WHAT TO DO ::
1 – List every module that the script in the forum thread on counting files by date imports.
2 – For each statement, say yes or no as to whether the forum thread on counting files by date agrees with it, and quote the deciding words.
(a) The poster searches the folder recursively.
(b) The current script already counts days on which no files were created.
(c) The poster charts the output in Excel.

+++ PASSAGE PROVIDED +++

Counting files by date - filling unused dates with 0's 1

[Me4President]

Hello,

I am trying to count the number of files created per day with a given extension. I am searching a folder recursively.

What I have at the moment counts the number of files per day, but does not include those days where there are no files.

#!/usr/bin/env python

import os, glob, time
print '-'*60
root = raw_input("Folder to search:\n") + '/*'                  
#print root
ext = '/*.' + raw_input("File type to filter:\n")  
file_out = open(raw_input('Fileout name : \n'),"w")   
t_start = time.time()
print '-'*26 + 'Running' + '-'*27 # approx 20 seconds / 1000 files
date_file_list = []                                         	 
for folder in glob.glob(root):                              	 
    for file in glob.glob(folder + ext):                    	 
        stats = os.stat(file)                               	              	 
        date_file_tuple = time.localtime(stats[8]), file                	 
        date_file_list.append(date_file_tuple)              	                             
        daylist = []                       
        for file in date_file_list:                         
	    days = time.strftime("%d/%m/%y", file[0])              
            daylist += [days]                               
d = {}                              
from sets import Set                
for i in Set(daylist):              
    d[i] = daylist.count(i)                       
    file_out.write('%s \t%s \n' % (i,d[i]))      
print 'Total no. of %s files = %d\n%.2f seconds runtime\n ' % (ext, len(daylist),time.time()-t_start)
print '='*60

It is probably not as efficient as it should be - any tips on how to improve the loops would be very helpful

I import the out_file to excel to create a chart of the number of files created per day.

Does anyone know a good way of including those days where there were no files created?

Any help greatly appreciated!

 

[Bong]

Here's how I would go about it:
I'd glob (as you do) a list of the files.

+++ DATA UNDER STUDY +++

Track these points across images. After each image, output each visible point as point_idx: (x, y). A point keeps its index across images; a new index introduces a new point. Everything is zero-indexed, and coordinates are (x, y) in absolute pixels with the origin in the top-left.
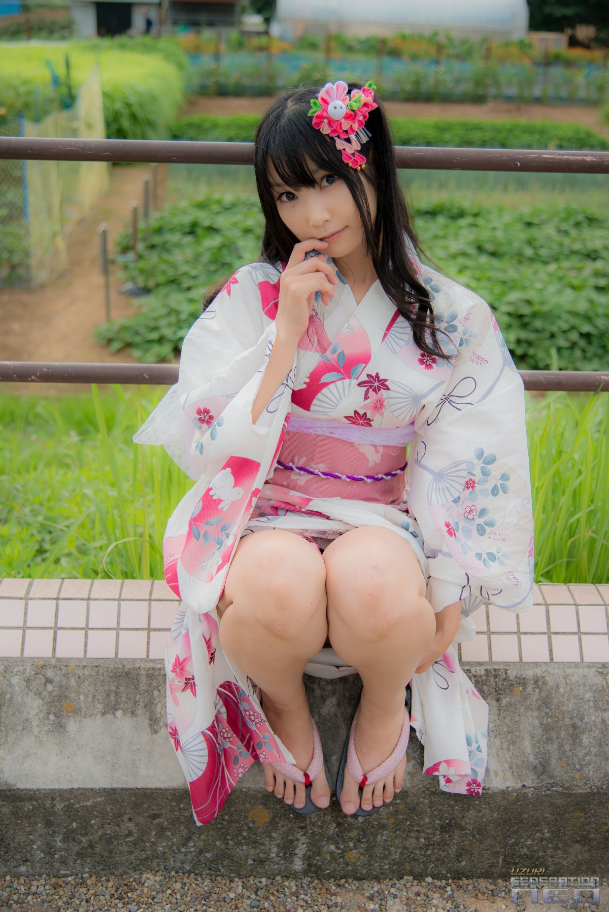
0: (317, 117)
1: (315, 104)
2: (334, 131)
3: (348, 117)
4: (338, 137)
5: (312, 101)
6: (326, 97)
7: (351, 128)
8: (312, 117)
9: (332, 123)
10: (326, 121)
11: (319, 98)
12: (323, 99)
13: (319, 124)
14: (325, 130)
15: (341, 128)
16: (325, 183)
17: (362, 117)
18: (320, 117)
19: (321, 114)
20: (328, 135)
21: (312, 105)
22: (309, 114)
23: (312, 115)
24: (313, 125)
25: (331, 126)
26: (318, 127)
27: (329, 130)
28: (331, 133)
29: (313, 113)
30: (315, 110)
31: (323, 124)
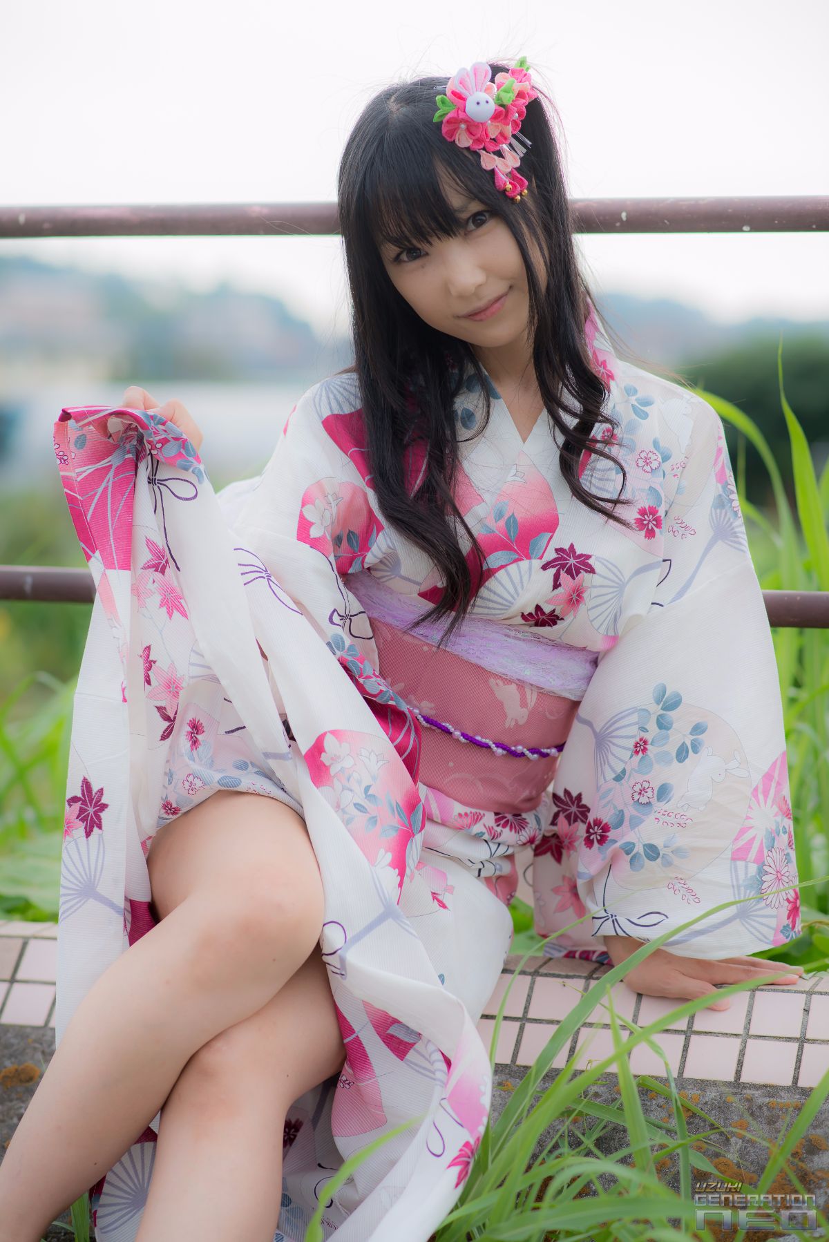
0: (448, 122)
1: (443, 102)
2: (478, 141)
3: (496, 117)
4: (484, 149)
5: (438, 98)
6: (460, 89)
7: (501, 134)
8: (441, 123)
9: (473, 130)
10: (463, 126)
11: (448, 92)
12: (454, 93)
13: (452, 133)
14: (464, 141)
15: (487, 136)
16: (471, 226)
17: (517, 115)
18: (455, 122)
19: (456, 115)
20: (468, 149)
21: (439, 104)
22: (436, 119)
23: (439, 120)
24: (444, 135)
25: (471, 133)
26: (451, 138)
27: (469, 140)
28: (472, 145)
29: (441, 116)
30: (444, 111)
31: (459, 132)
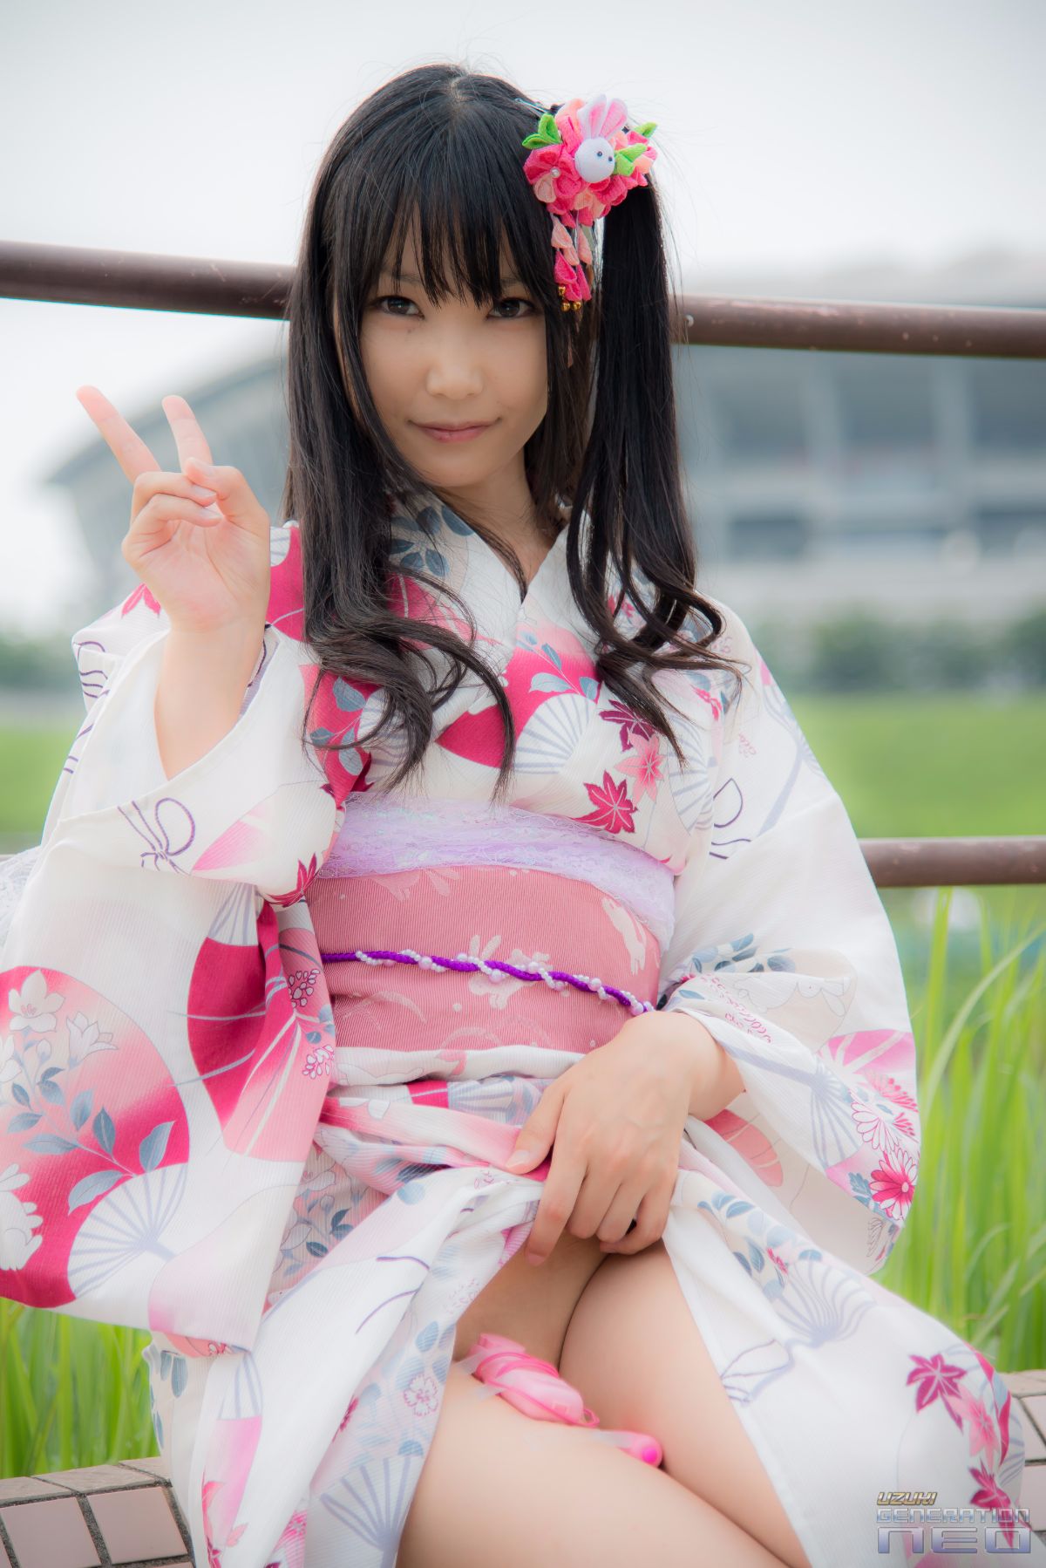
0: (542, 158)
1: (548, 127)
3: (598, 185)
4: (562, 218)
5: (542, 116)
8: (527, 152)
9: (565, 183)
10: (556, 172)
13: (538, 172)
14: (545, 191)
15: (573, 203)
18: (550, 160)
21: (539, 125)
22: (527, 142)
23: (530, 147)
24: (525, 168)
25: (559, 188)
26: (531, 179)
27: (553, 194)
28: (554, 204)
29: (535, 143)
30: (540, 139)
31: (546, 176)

+++

SOLUTIONS TO EACH TASK ::
1 – os, glob, time, sets

2 –
(a) Yes: "I am searching a folder recursively."
(b) No: "but does not include those days where there are no files."
(c) Yes: "I import the out_file to excel to create a chart of the number of files created per day."